A ‘yahapalanaya’ scandal
But fifty days into what should have been the euphoric honeymoon phase, its ‘yahapalanaya’ image has increasingly suffered over new financial scandals, particularly in relation to a highly controversial allegation of profit-making preferential treatment being accorded to a primary dealer with close ties to ruling financial and political elites.

 

Even worse than the original scandal was the manner and composition of the committee appointed to investigate the matter by the Government, comprising party lawyers who lack the professional skill and the experience to undertake an inquiry of such complexity. The casual manner in which this problem is sought to be disposed of by ‘yahapalanaya’ ministers handling finance and economic affairs is not reassuring.
Indeed, this is a bizarre situation. This is what we see in a context where the President stands aloof while handing over the reins of government to his Prime Minister even though the President possesses the ability to wield full executive power. If so, one must confess to some trepidation as to what would prevail when such powers are stripped away to all intents and purposes by the proposed 19th Amendment. This is not to argue for the retention of the Executive Presidency in all its overwhelming power but to question as to whether the balance thereof between the Head of State and Head of Government may be more judiciously preserved.

Extracted records:
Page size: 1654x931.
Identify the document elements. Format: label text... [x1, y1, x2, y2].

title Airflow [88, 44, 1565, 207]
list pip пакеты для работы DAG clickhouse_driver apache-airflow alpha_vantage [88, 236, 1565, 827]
--
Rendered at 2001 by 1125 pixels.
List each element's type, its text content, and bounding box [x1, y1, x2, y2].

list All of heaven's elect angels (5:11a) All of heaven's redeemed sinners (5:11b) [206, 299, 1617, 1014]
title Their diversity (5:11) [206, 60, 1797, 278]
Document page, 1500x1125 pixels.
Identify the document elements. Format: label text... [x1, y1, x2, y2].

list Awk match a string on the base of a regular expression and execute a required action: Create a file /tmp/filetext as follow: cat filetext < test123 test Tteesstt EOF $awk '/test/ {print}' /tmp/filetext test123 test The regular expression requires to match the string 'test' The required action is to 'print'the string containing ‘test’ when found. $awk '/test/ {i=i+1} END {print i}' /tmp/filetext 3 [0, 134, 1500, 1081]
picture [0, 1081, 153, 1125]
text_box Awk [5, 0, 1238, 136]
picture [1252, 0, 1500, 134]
* * *
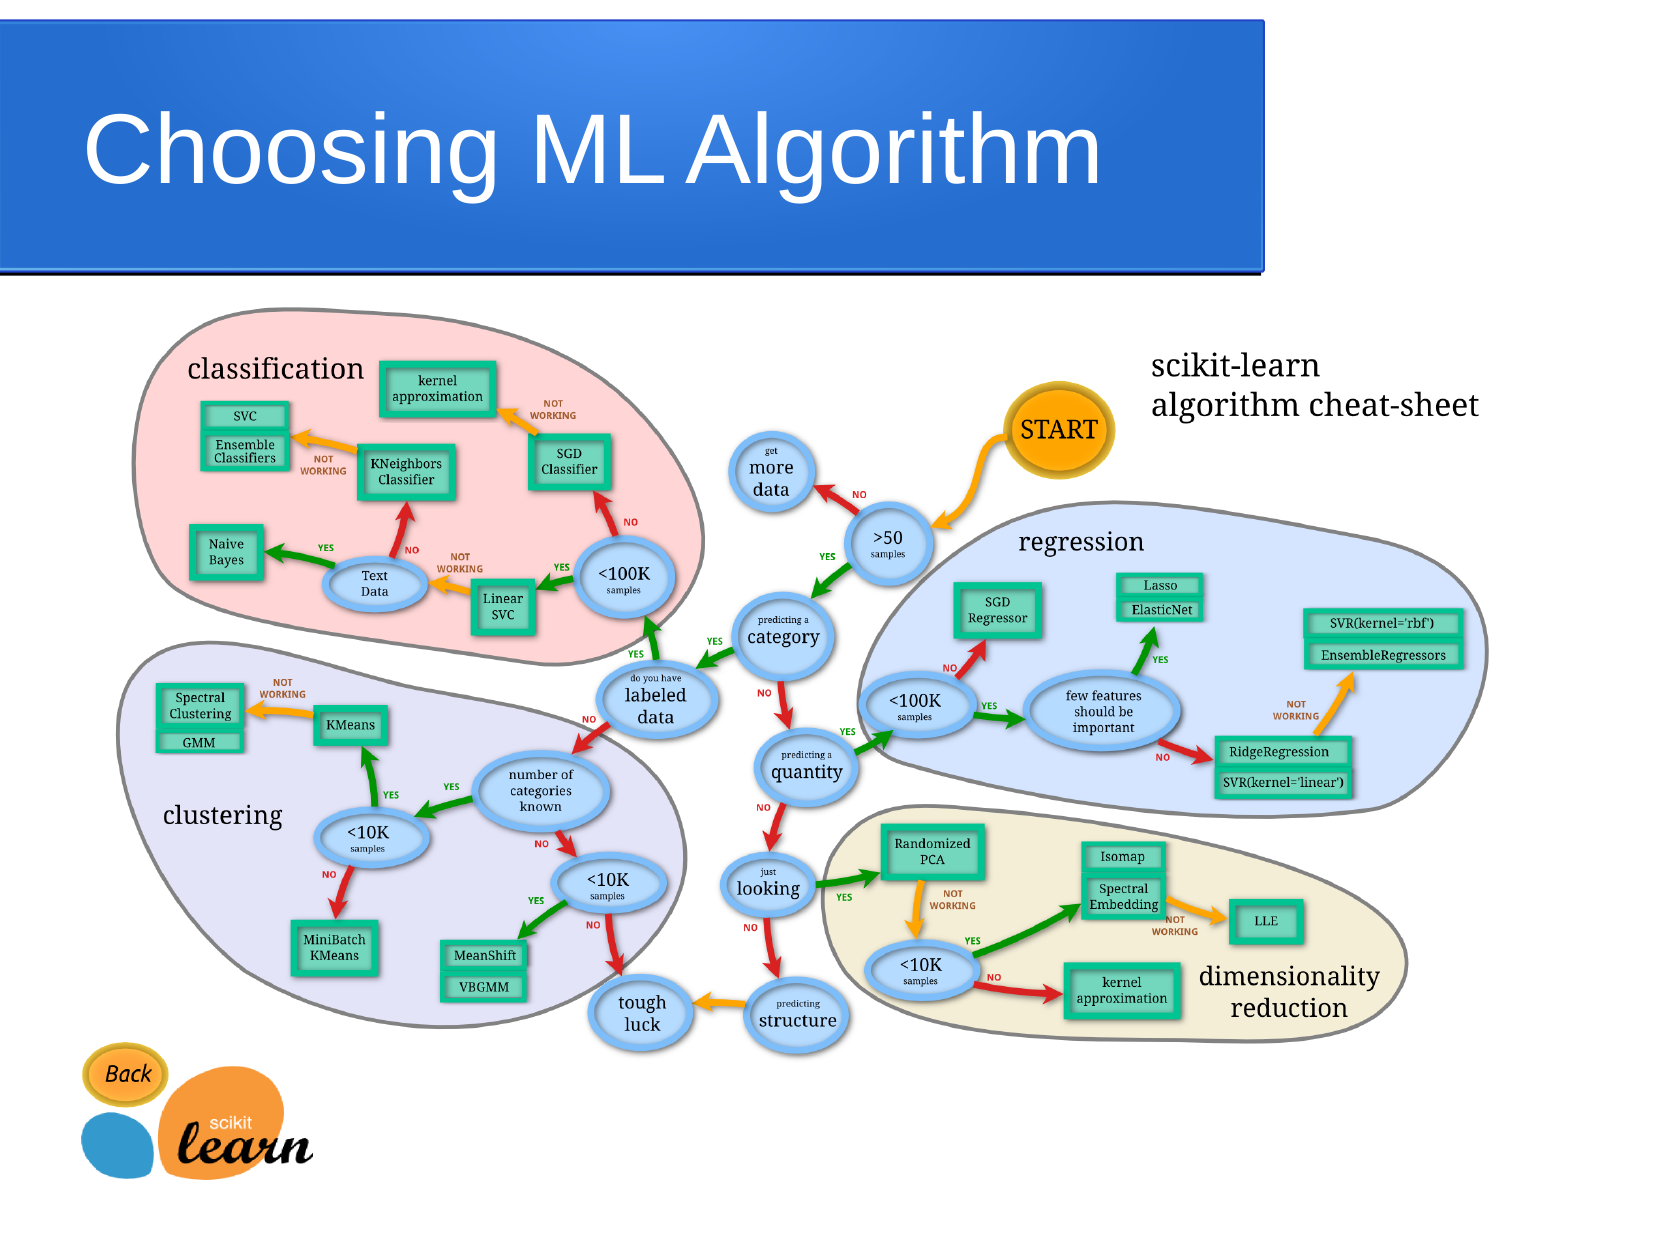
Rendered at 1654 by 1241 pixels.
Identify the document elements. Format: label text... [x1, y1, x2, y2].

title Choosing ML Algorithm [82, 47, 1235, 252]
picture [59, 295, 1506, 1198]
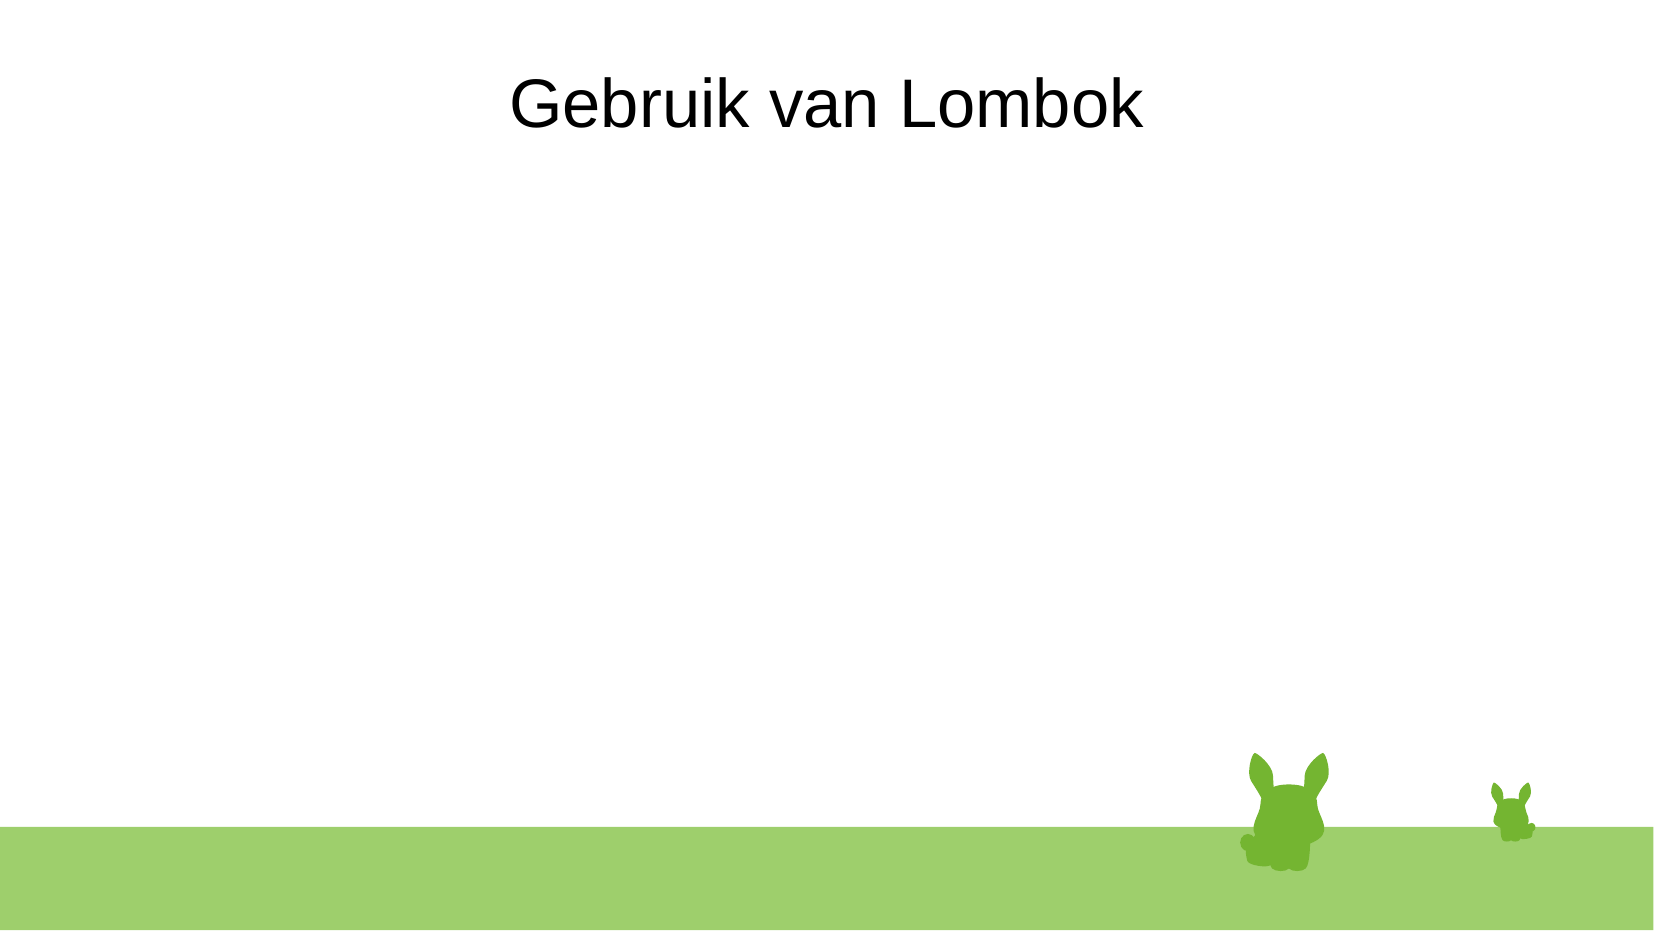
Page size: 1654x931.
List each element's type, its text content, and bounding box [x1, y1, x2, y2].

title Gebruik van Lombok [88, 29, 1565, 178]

Task:
Answer these from the text on the "yahapalanaya" scandal:
(a) How many days into the honeymoon phase had the "yahapalanaya" image begun to suffer?
(b) Who made up the committee the Government appointed to investigate the matter?
(c) Which proposed amendment would strip away the President's powers?

Exercise solution:
(a) Fifty days.
(b) Party lawyers.
(c) The 19th Amendment.